● **ACTIONS TO TAKE**:
(a) From the passage about Frances and Merle, write out the words starting at "Frances worked six" and ending at "at the Algonquin.".
(b) Rename "blue diamond" as "green diamond" everywhere in the shape change records, keeping every other line the same. Leave the pictures out of your answer.

Merle jumped to the conclusion that Frances had turned to prostitution, as there could be no other explanation for her drastic change in economic status. She ran to her uncle’s office with the news and Harrison Fiske promptly wrote out a check and sent her to save Frances from a life of sin. She arrived to find Frances back in her “Lilliputian room” and the two women laughed until they cried over Merle’s misconceptions and the real story behind Margaret’s slightly stretched descriptions.8

Frances worked six days a week and into most nights, but Marie Dressler was back on Broadway starring in Tillie’s Nightmare at the Keith theater, so they made a date for a late supper at the Algonquin.

“Now start from the beginning and if I interrupt like I always do, just step on my foot to shut me up,” Marie told Frances as she sank into a couch in the lobby. “I got a bunion that hurts if an ant walks on it.”

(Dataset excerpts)
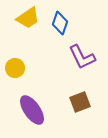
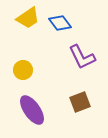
blue diamond: rotated 55 degrees counterclockwise
yellow circle: moved 8 px right, 2 px down
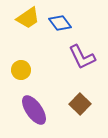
yellow circle: moved 2 px left
brown square: moved 2 px down; rotated 25 degrees counterclockwise
purple ellipse: moved 2 px right
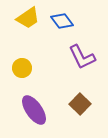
blue diamond: moved 2 px right, 2 px up
yellow circle: moved 1 px right, 2 px up
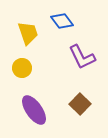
yellow trapezoid: moved 15 px down; rotated 75 degrees counterclockwise
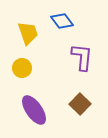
purple L-shape: rotated 148 degrees counterclockwise
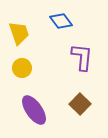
blue diamond: moved 1 px left
yellow trapezoid: moved 9 px left
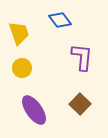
blue diamond: moved 1 px left, 1 px up
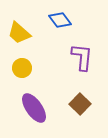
yellow trapezoid: rotated 150 degrees clockwise
purple ellipse: moved 2 px up
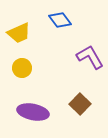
yellow trapezoid: rotated 65 degrees counterclockwise
purple L-shape: moved 8 px right; rotated 36 degrees counterclockwise
purple ellipse: moved 1 px left, 4 px down; rotated 44 degrees counterclockwise
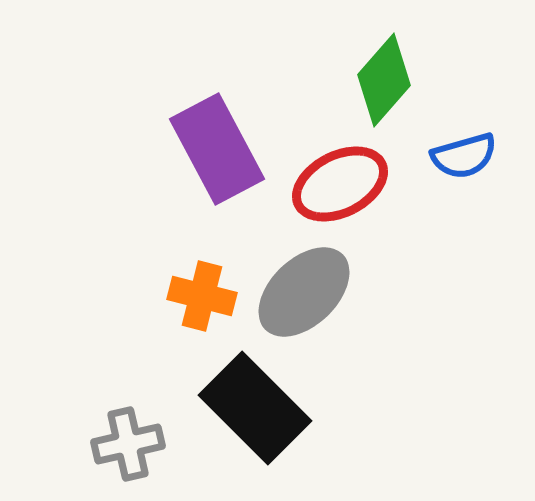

● **RESULTS FOR THE EXERCISE**:
(a)
Frances worked six days a week and into most nights, but Marie Dressler was back on Broadway starring in Tillie’s Nightmare at the Keith theater, so they made a date for a late supper at the Algonquin.

(b)
green diamond: rotated 55 degrees counterclockwise
yellow circle: moved 8 px right, 2 px down
yellow circle: moved 2 px left
brown square: moved 2 px down; rotated 25 degrees counterclockwise
purple ellipse: moved 2 px right
green diamond: moved 2 px right, 2 px up
yellow circle: moved 1 px right, 2 px up
yellow trapezoid: moved 15 px down; rotated 75 degrees counterclockwise
purple L-shape: rotated 148 degrees counterclockwise
green diamond: moved 1 px left
yellow trapezoid: moved 9 px left
green diamond: moved 1 px left, 1 px up
yellow trapezoid: rotated 150 degrees clockwise
purple ellipse: moved 2 px up
yellow trapezoid: rotated 65 degrees counterclockwise
purple L-shape: moved 8 px right; rotated 36 degrees counterclockwise
purple ellipse: moved 1 px left, 4 px down; rotated 44 degrees counterclockwise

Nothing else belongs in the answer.